In high school, everyone belonged to a group; whether they were an athlete, a theatre geek, an honors student, a member of band, an artist, popular, or even an outcast, it felt like everyone had someone except for me.
Beginning in elementary school, I became involved in theatre productions and musicals. I loved to be on stage and I loved entertaining people! Every year was a new play, a new character, a new song, but usually the same cast. At a young age, I saw favoritism and saw who would get the leads--these kids always deserved the roles and could sing like there was no tomorrow--but watching from the ensemble always felt crummy. I learned to accept my ensemble parts and small roles throughout intermediate and middle school.
As high school approached, I prepared myself for auditions for the high school play, a huge production that the whole town awaited throughout the year. I prepared a song, a monologue, and began hanging out with the other kids who planned on trying out. I had a solid group of friends from previous theatre productions that were all trying out, and we were so excited! The audition date approached and I became nervous, a feeling I usually conquered when it came to performing. As I was called to stage, however, my nerves continued. I performed my song and speech and left the stage feeling at ease. It was over; now to wait for the cast list. A month had gone by and the list was finally posted! I read through to find all of my friends' names, and as I kept going, I noticed one was missing: my own. It was a melancholy feeling, knowing my friends would be on stage and I would be watching.
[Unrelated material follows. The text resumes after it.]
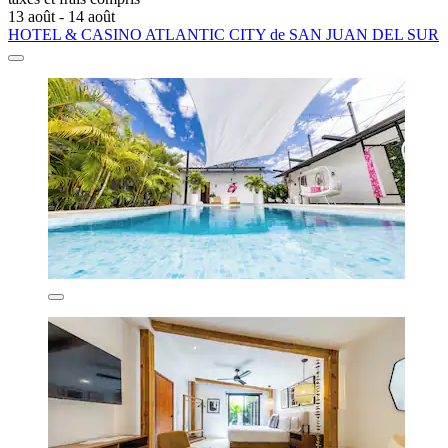
13 août - 14 août
HOTEL & CASINO ATLANTIC CITY de SAN JUAN DEL SUR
As the play began rehearsing, I noticed that I no longer saw many of my friends, not the ones who were in the play, and not the ones I had known before high school. I started to feel like I didn't have anyone, like I didn't belong. I had never played sports, never played an instrument, and never been popular. The moment I realized I didn't belong was the hardest moment in my life thus far. I began to feel depressed; I no longer tried in my classes, and I was bullied by people I called my friends.
After sophomore year of high school, I decided to switch to a private school to help my grades as well as my mental health. This was the best decision. As soon as I switched, I began to not only be in plays again, but to play sports, be in clubs, play the guitar, and be the best version of myself possible. I loved my new school, my friends, and the fact that I could be and do whatever I wanted!
Although my story had an amazing ending, not everyone does. High school is a hard and trying place; it's full of mean teenagers and the unknown. I was fortunate enough to have parents that loved me and wanted to see me flourish, and I am so thankful for them.
No matter what, everyone has somewhere that they belong, everyone has a path in life thats just waiting for them to find it. Sometimes all you need in life is a push from someone you love, and a whole lot of trying. Trying new things, trying something you would never think you are capable of, and trying something even though someone tells you you can't! So no matter how hard life gets, and no matter how tough the road is, try something new and forget what that bully said. Be yourself, and you will flourish.